PayPay Inside-Out People and Culture

攻めるための守り vol.1 法務・リスク管理部門のトップに問う

2021.12.06

攻めるための守りシリーズについて

サイバー攻撃や不正利用など、さまざまな脅威やリスクから、PayPayとPayPayユーザー、加盟店を守っている法務・リスク管理部門。確かに脅威から守る部門ではあるが、PayPayの守る部門は、攻め続ける会社や人のために守りつつ、共に進んで開拓していくスペシャリスト集団。このシリーズでは、PayPayが圧倒的No.1であるため、あらゆるリスクを想定した全方位型の守りについての考えを、それぞれの部門の責任者に詳しく聞く。第一回は法務・リスク管理部門のトップ、寺田本部長が登場。PayPayの守りの体制、守りつつ攻め続けるために発信しているメッセージ、求める人材について語る。
____
■ **実施タスク**
上の文書抜粋から、「サイバー攻撃や不正利用など、」で始まり「ジ、求める人材について語る。」まで続く部分を、一字一句変えずに抽出してください。

■ **データセット内容**
____
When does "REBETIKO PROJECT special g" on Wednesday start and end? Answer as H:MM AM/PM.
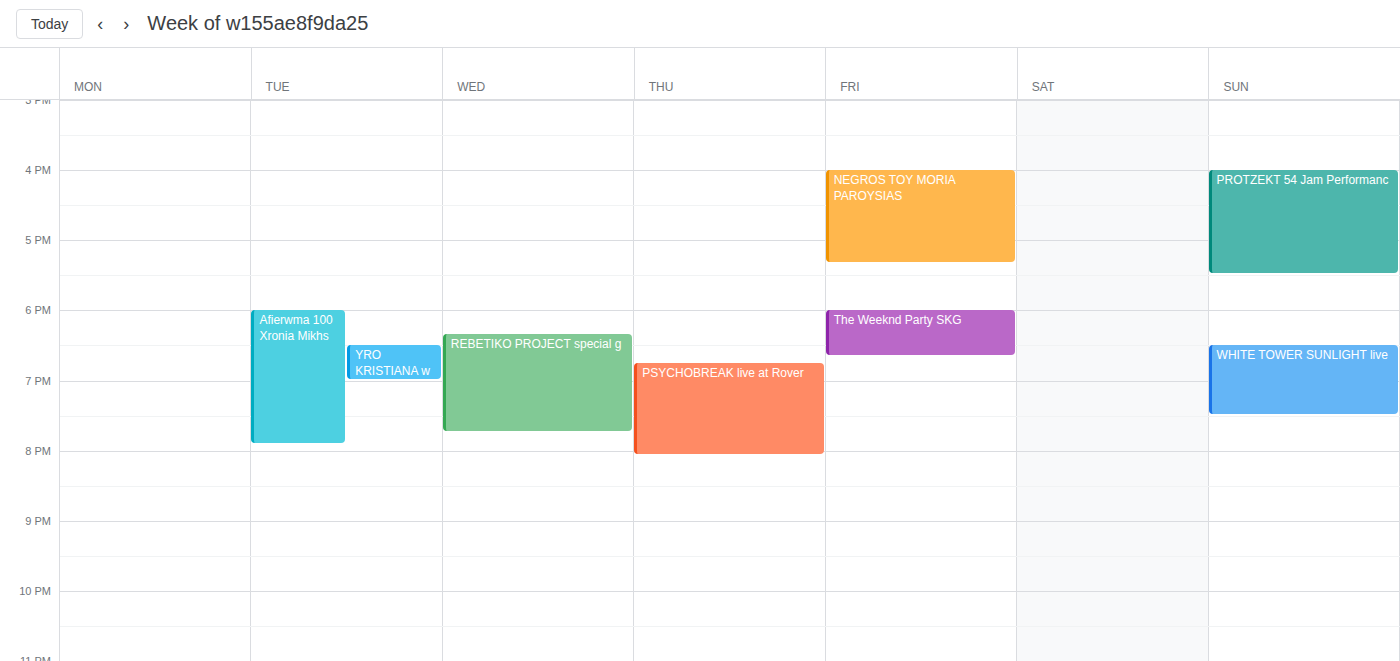
6:20 PM to 7:45 PM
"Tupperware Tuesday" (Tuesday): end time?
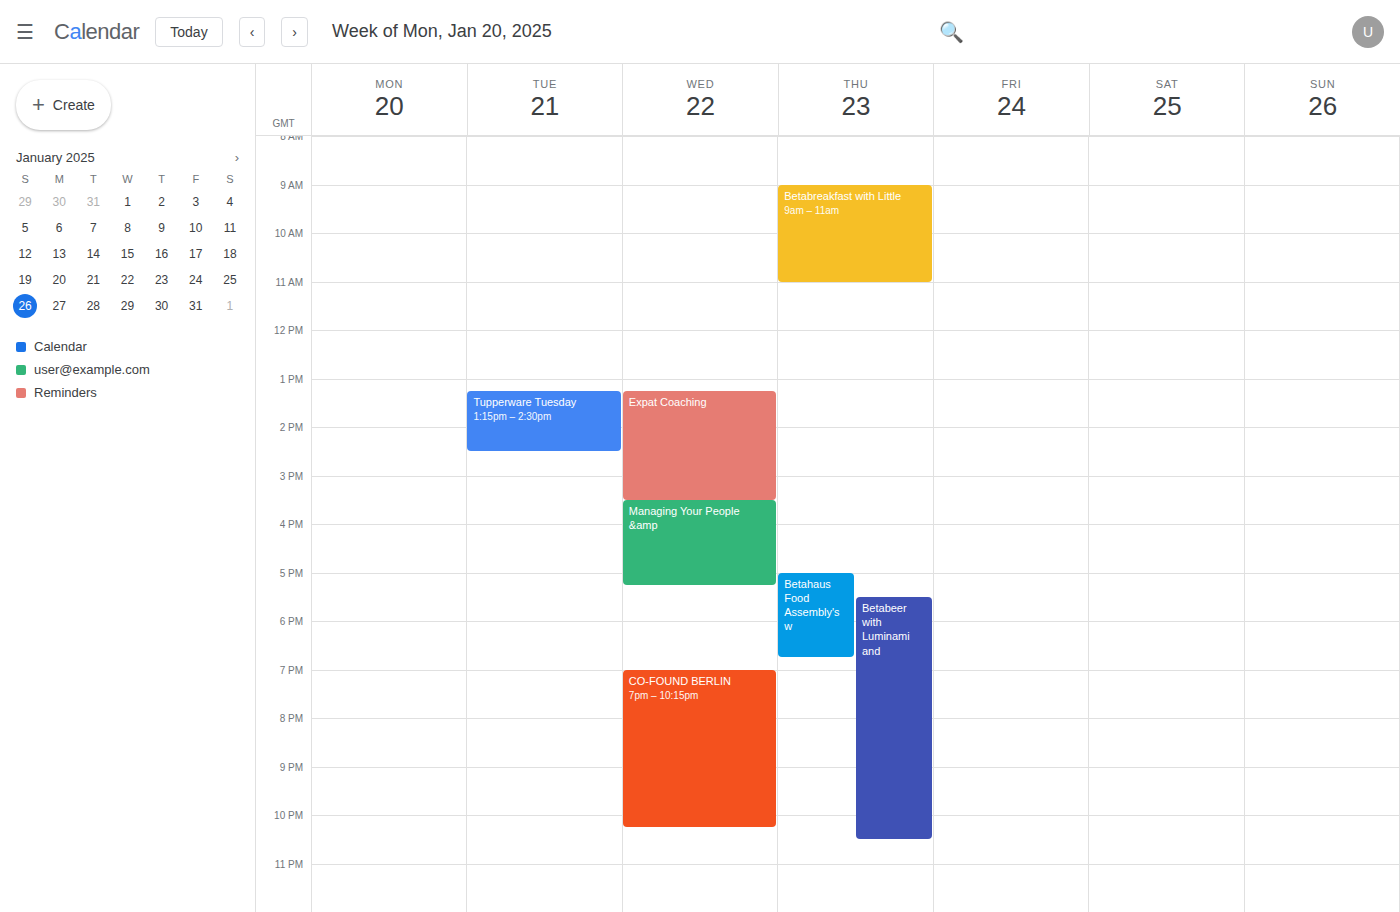
14:30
____
■ **演習の出力**
サイバー攻撃や不正利用など、さまざまな脅威やリスクから、PayPayとPayPayユーザー、加盟店を守っている法務・リスク管理部門。確かに脅威から守る部門ではあるが、PayPayの守る部門は、攻め続ける会社や人のために守りつつ、共に進んで開拓していくスペシャリスト集団。このシリーズでは、PayPayが圧倒的No.1であるため、あらゆるリスクを想定した全方位型の守りについての考えを、それぞれの部門の責任者に詳しく聞く。第一回は法務・リスク管理部門のトップ、寺田本部長が登場。PayPayの守りの体制、守りつつ攻め続けるために発信しているメッセージ、求める人材について語る。